╭─ Source material

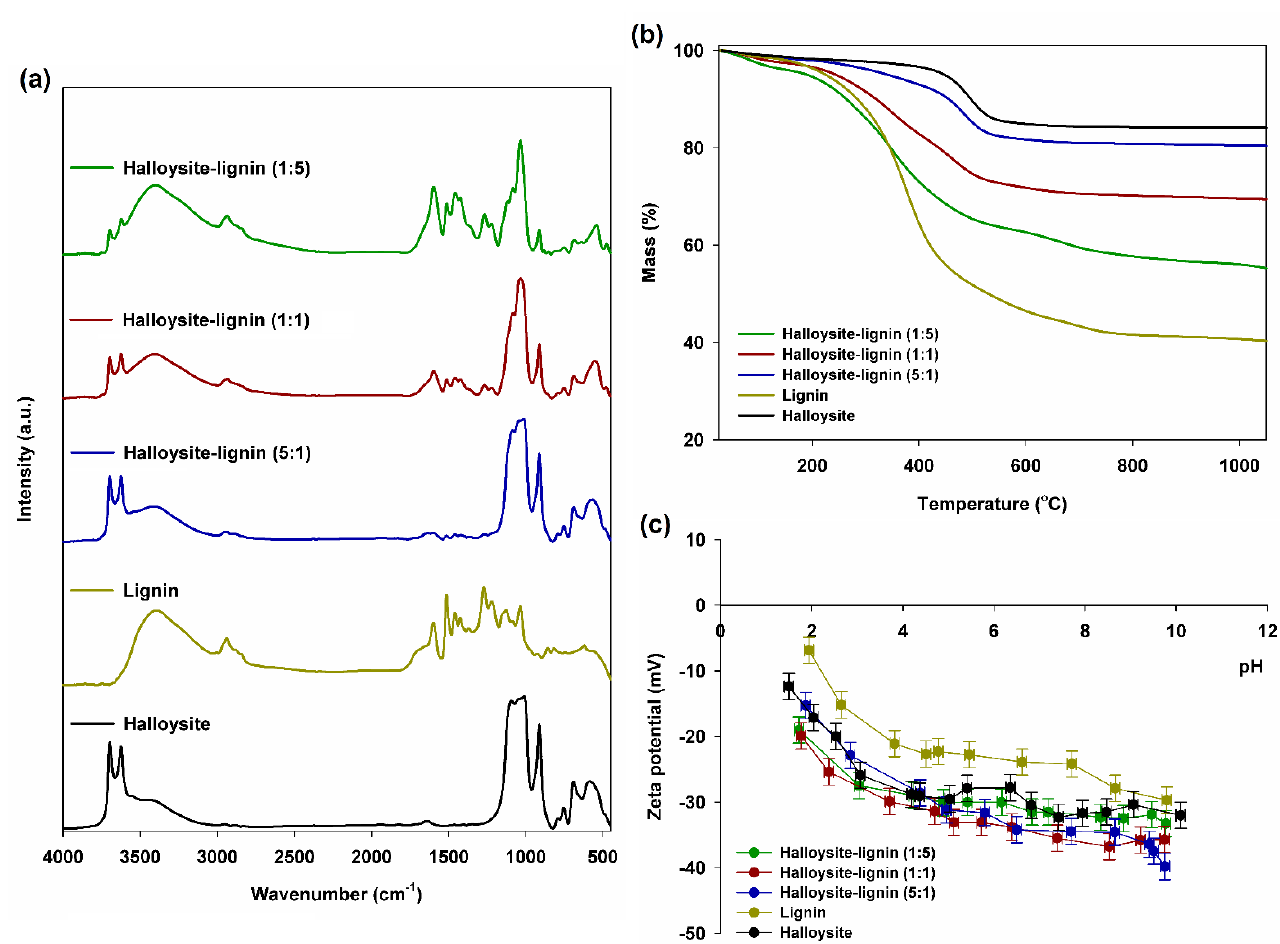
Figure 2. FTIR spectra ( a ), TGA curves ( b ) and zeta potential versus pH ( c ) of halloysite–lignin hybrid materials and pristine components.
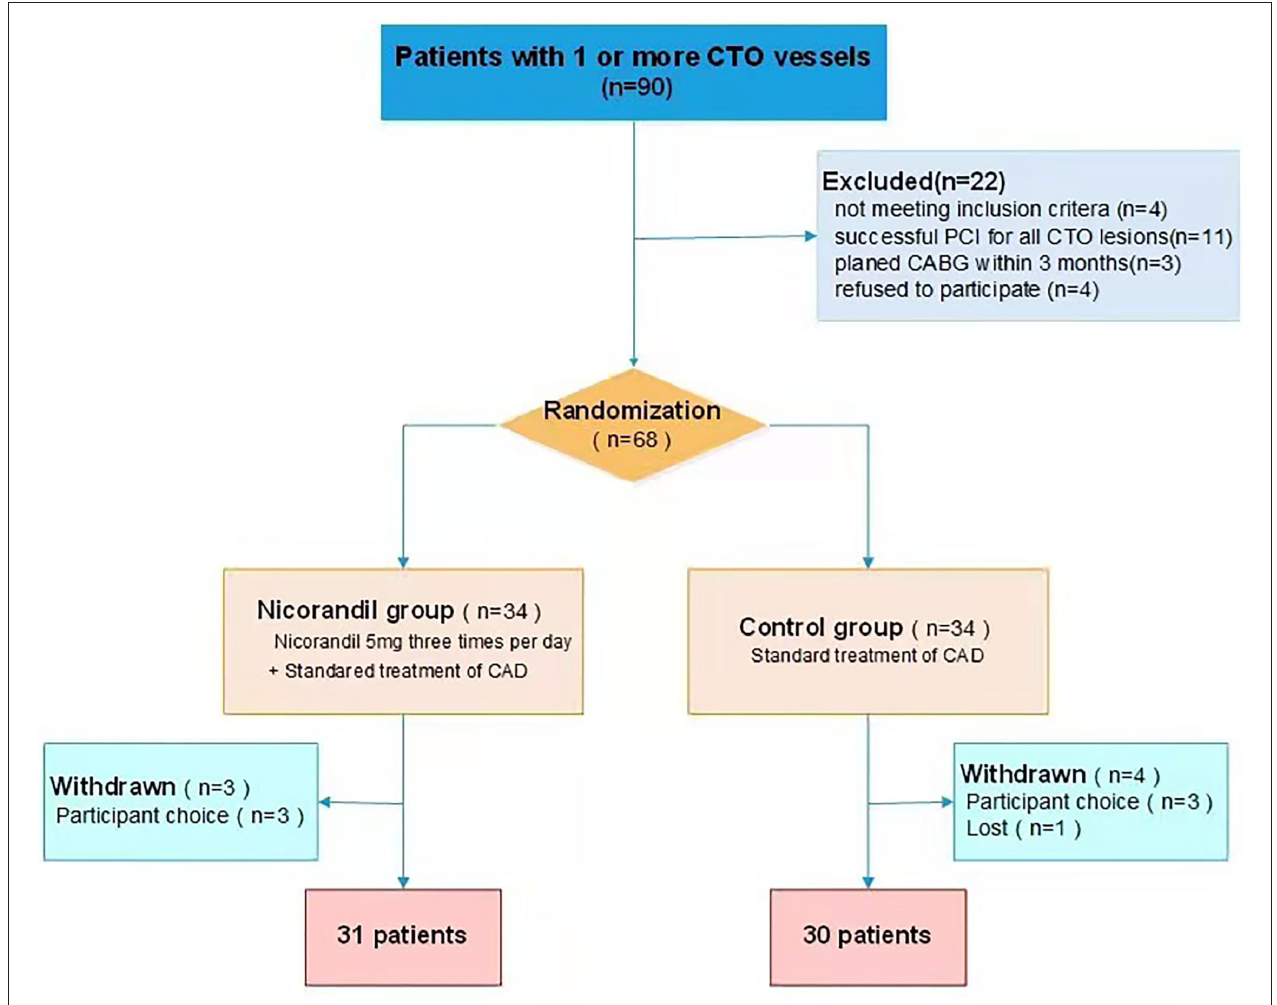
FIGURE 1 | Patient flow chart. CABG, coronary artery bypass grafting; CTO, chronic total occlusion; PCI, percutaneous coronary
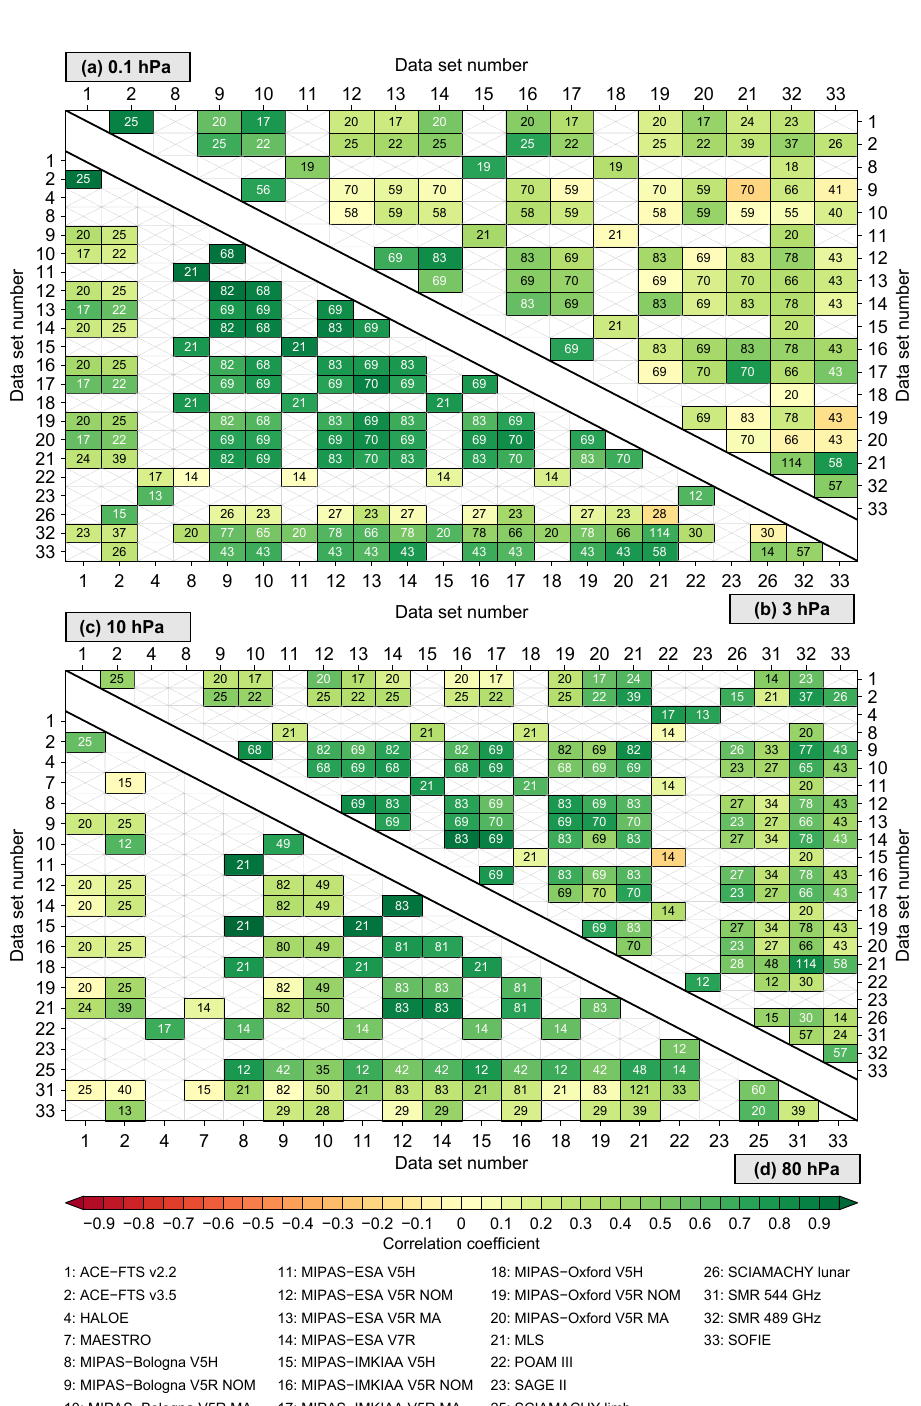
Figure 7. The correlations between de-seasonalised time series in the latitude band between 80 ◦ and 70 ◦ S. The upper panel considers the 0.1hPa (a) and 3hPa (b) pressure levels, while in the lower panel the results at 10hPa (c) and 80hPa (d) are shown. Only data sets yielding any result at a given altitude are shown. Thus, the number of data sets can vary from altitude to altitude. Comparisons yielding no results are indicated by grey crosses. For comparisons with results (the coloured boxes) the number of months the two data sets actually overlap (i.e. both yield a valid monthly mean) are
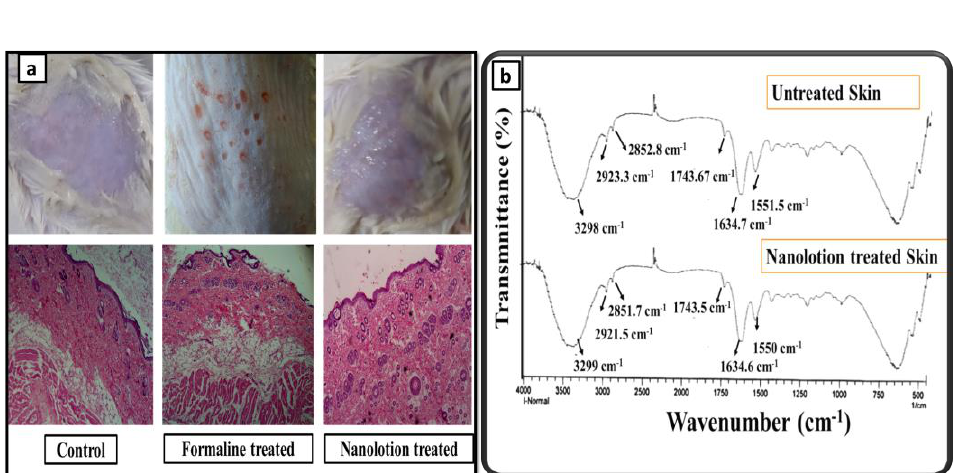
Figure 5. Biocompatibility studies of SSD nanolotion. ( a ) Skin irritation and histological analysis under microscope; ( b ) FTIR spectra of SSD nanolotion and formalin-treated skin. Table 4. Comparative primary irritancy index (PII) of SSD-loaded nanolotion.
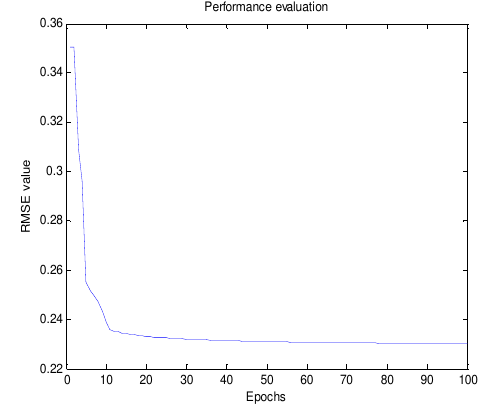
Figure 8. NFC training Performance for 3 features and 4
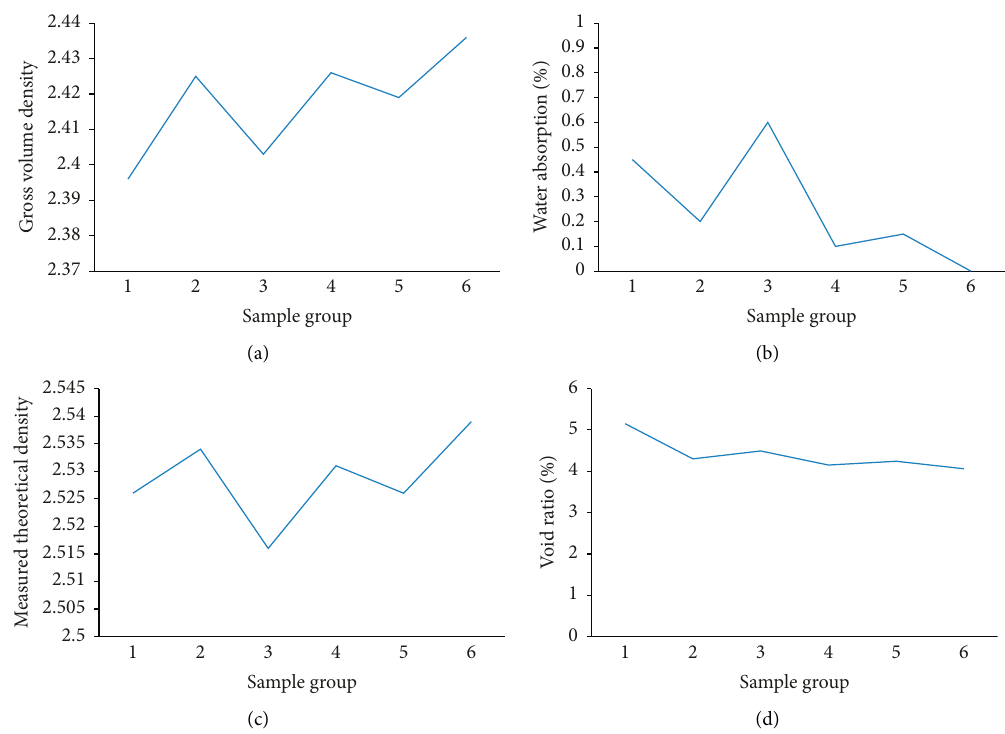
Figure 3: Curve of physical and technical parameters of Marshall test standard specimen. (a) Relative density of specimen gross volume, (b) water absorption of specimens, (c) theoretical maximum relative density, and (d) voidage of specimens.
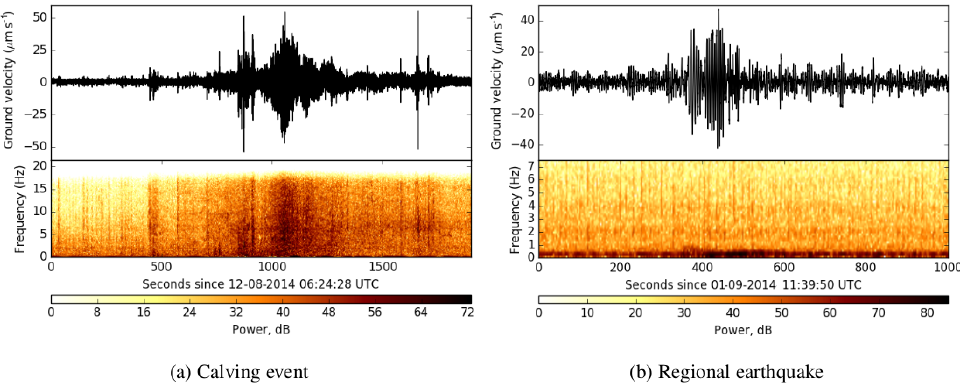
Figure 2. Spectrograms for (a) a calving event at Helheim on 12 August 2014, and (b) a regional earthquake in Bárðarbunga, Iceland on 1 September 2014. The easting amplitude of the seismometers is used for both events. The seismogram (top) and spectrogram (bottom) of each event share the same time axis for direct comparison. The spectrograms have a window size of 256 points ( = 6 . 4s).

╰─

(Exercise) Find the word "both" in the data and copy out each line where it turns up.

(Finished task)
Figure 7. The correlations between de-seasonalised time series in the latitude band between 80 ◦ and 70 ◦ S. The upper panel considers the 0.1hPa (a) and 3hPa (b) pressure levels, while in the lower panel the results at 10hPa (c) and 80hPa (d) are shown. Only data sets yielding any result at a given altitude are shown. Thus, the number of data sets can vary from altitude to altitude. Comparisons yielding no results are indicated by grey crosses. For comparisons with results (the coloured boxes) the number of months the two data sets actually overlap (i.e. both yield a valid monthly mean) are
Figure 2. Spectrograms for (a) a calving event at Helheim on 12 August 2014, and (b) a regional earthquake in Bárðarbunga, Iceland on 1 September 2014. The easting amplitude of the seismometers is used for both events. The seismogram (top) and spectrogram (bottom) of each event share the same time axis for direct comparison. The spectrograms have a window size of 256 points ( = 6 . 4s).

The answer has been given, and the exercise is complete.